Philosophie du mouvement (A. Farges)

Recension par Ghislain-Marie Grange
Albert Farges, Philosophie du mouvement, La théorie du moteur et du mobile, Avant-Propos de Michel Bastit, « Croire et savoir, 67 », Paris, Téqui, 2018, 1 vol. de 112 p.

La fin du XIXe siècle, à la suite de l’encyclique Aeterni Patris de Léon XIII, a connu un mouvement de redécouverte de la philosophie de saint Thomas d’Aquin. Certaines figures en sont très connues (Garrigou-Lagrange, Sertillanges, Tonquédec). Dans ce petit ouvrage, Michel Bastit nous fait découvrir un philosophe plus discret : Albert Farges. Cet auteur a le mérite d’avoir entrepris un dialogue avec la science de son temps, c’est-à-dire, ici, avec une physique newtonienne qui cherche à s’affranchir d’un mécanisme strict. C’est dans cette optique qu’est rédigé le bref ouvrage proposé ici : il s’agit d’une introduction à la nature du mouvement datant du début de la carrière de l’auteur, probablement de la fin des années 1880.

:: Données fournies ::

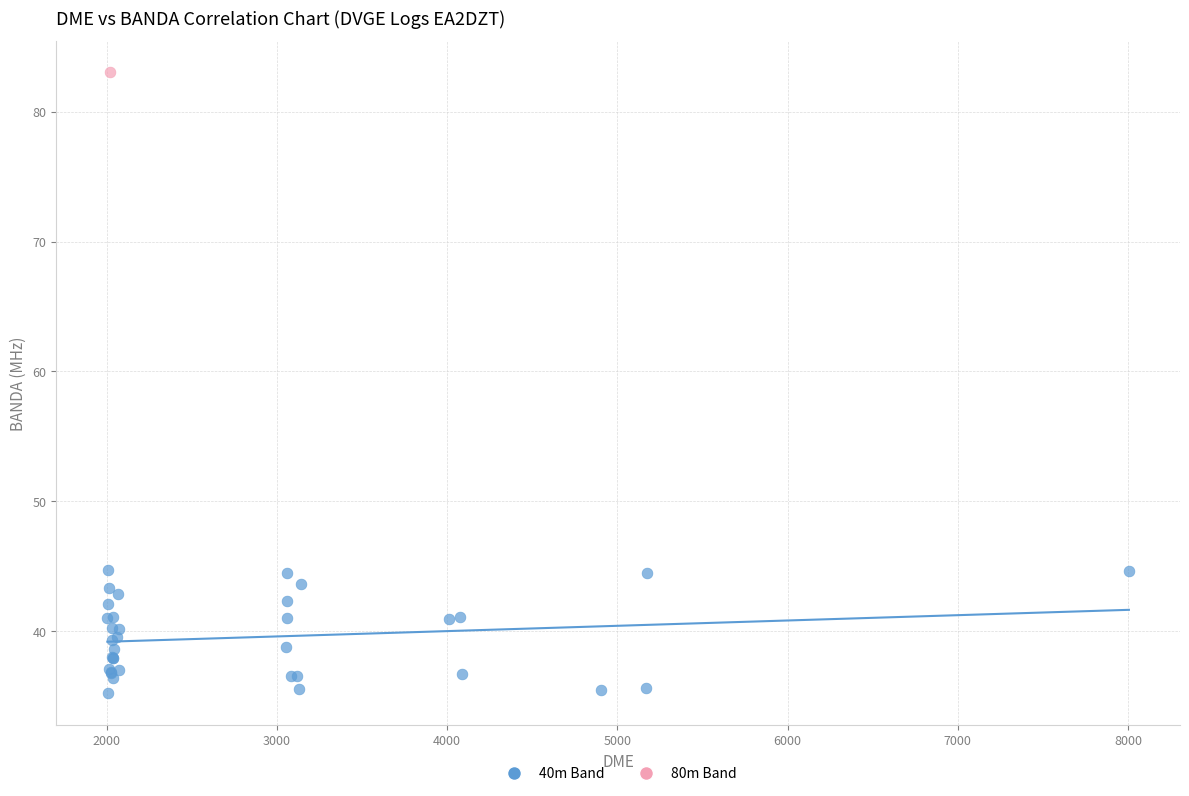

What are all the series names shown in the legend?

40m Band, 80m Band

:: Consigne ::
Résumez la recension en deux phrases.

:: Réponse ::
À la fin du XIXe siècle, à la suite de l'encyclique Aeterni Patris de Léon XIII, la philosophie de saint Thomas d'Aquin a été redécouverte, et Michel Bastit fait découvrir dans ce petit ouvrage un philosophe plus discret, Albert Farges. Farges a entrepris un dialogue avec la physique newtonienne de son temps, et l'ouvrage, rédigé dans cette optique, est une introduction à la nature du mouvement datant probablement de la fin des années 1880.